▶ **Text data extracted from pages**:
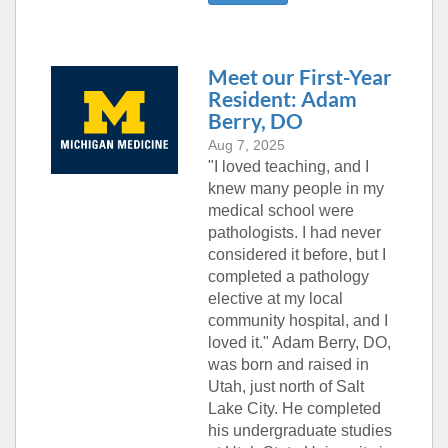
Meet our First-Year
Resident: Adam
Berry, DO
Aug 7, 2025
"I loved teaching, and I
knew many people in my
medical school were
pathologists. I had never
considered it before, but I
completed a pathology
elective at my local
community hospital, and I
loved it." Adam Berry, DO,
was born and raised in
Utah, just north of Salt
Lake City. He completed
his undergraduate studies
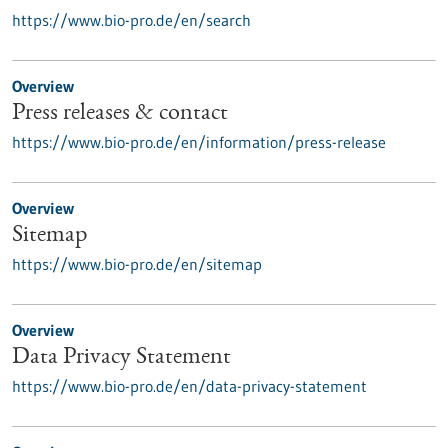
https://www.bio-pro.de/en/search
Overview
Press releases & contact
https://www.bio-pro.de/en/information/press-release
Overview
Sitemap
https://www.bio-pro.de/en/sitemap
Overview
Data Privacy Statement
https://www.bio-pro.de/en/data-privacy-statement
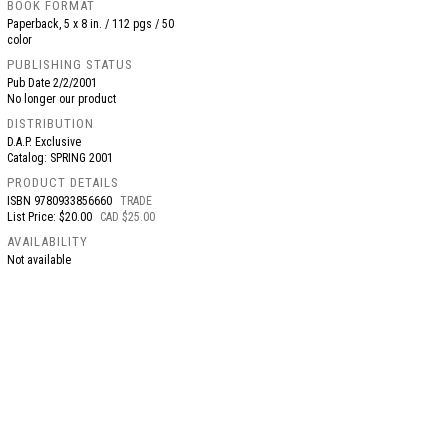
BOOK FORMAT
Paperback, 5 x 8 in. / 112 pgs / 50
color
PUBLISHING STATUS
Pub Date
2/2/2001
No longer our product
DISTRIBUTION
D.A.P. Exclusive
Catalog: SPRING 2001
PRODUCT DETAILS
ISBN
9780933856660
TRADE
List Price: $20.00
CAD $25.00
AVAILABILITY
Not available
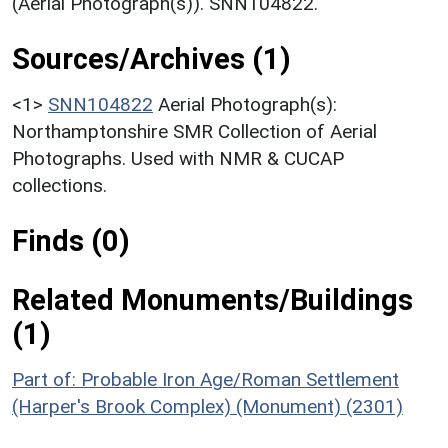
(Aerial Photograph(s)). SNN104822.
Sources/Archives (1)
<1>
SNN104822
Aerial Photograph(s):
Northamptonshire SMR Collection of Aerial
Photographs. Used with NMR & CUCAP
collections.
Finds (0)
Related Monuments/Buildings
(1)
Part of: Probable Iron Age/Roman Settlement
(Harper's Brook Complex) (Monument) (2301)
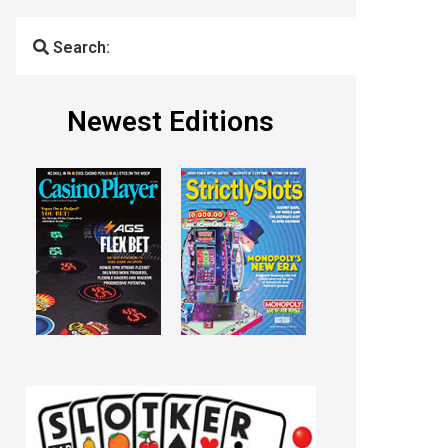
Search:
Newest Editions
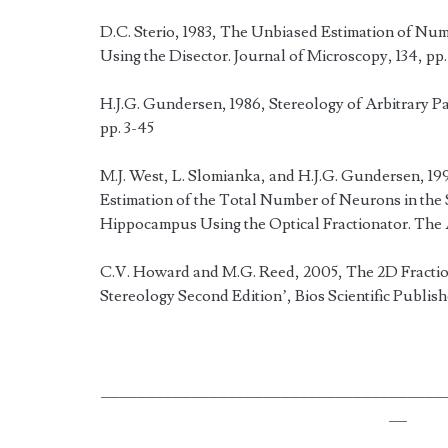
D.C. Sterio, 1983, The Unbiased Estimation of Numb
Using the Disector. Journal of Microscopy, 134, pp.
H.J.G. Gundersen, 1986, Stereology of Arbitrary Par
pp. 3-45
M.J. West, L. Slomianka, and H.J.G. Gundersen, 19
Estimation of the Total Number of Neurons in the 
Hippocampus Using the Optical Fractionator. The 
C.V. Howard and M.G. Reed, 2005, The 2D Fraction
Stereology Second Edition’, Bios Scientific Publis
______________________________________
__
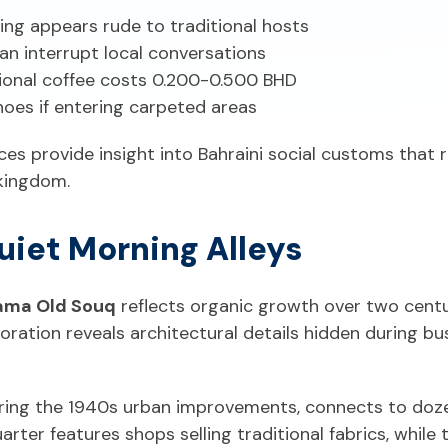
sing appears rude to traditional hosts
an interrupt local conversations
tional coffee costs 0.200-0.500 BHD
hoes if entering carpeted areas
ces provide insight into Bahraini social customs that
kingdom.
uiet Morning Alleys
ma Old Souq
reflects organic growth over two centu
oration reveals architectural details hidden during 
ing the 1940s urban improvements, connects to dozen
uarter features shops selling traditional fabrics, while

▶ **Problem to work on**: Print every line of text from all the rows above word for word, keeping the original line breaks. Leave the picture placeholders out of the answer.

▶ **Worked solution**:
Meet our First-Year
Resident: Adam
Berry, DO
Aug 7, 2025
"I loved teaching, and I
knew many people in my
medical school were
pathologists. I had never
considered it before, but I
completed a pathology
elective at my local
community hospital, and I
loved it." Adam Berry, DO,
was born and raised in
Utah, just north of Salt
Lake City. He completed
his undergraduate studies
https://www.bio-pro.de/en/search
Overview
Press releases & contact
https://www.bio-pro.de/en/information/press-release
Overview
Sitemap
https://www.bio-pro.de/en/sitemap
Overview
Data Privacy Statement
https://www.bio-pro.de/en/data-privacy-statement
BOOK FORMAT
Paperback, 5 x 8 in. / 112 pgs / 50
color
PUBLISHING STATUS
Pub Date
2/2/2001
No longer our product
DISTRIBUTION
D.A.P. Exclusive
Catalog: SPRING 2001
PRODUCT DETAILS
ISBN
9780933856660
TRADE
List Price: $20.00
CAD $25.00
AVAILABILITY
Not available
(Aerial Photograph(s)). SNN104822.
Sources/Archives (1)
<1>
SNN104822
Aerial Photograph(s):
Northamptonshire SMR Collection of Aerial
Photographs. Used with NMR & CUCAP
collections.
Finds (0)
Related Monuments/Buildings
(1)
Part of: Probable Iron Age/Roman Settlement
(Harper's Brook Complex) (Monument) (2301)
Search:
Newest Editions
D.C. Sterio, 1983, The Unbiased Estimation of Numb
Using the Disector. Journal of Microscopy, 134, pp.
H.J.G. Gundersen, 1986, Stereology of Arbitrary Par
pp. 3-45
M.J. West, L. Slomianka, and H.J.G. Gundersen, 19
Estimation of the Total Number of Neurons in the 
Hippocampus Using the Optical Fractionator. The 
C.V. Howard and M.G. Reed, 2005, The 2D Fraction
Stereology Second Edition’, Bios Scientific Publis
______________________________________
__
sing appears rude to traditional hosts
an interrupt local conversations
tional coffee costs 0.200-0.500 BHD
hoes if entering carpeted areas
ces provide insight into Bahraini social customs that
kingdom.
uiet Morning Alleys
ma Old Souq
reflects organic growth over two centu
oration reveals architectural details hidden during 
ing the 1940s urban improvements, connects to dozen
uarter features shops selling traditional fabrics, while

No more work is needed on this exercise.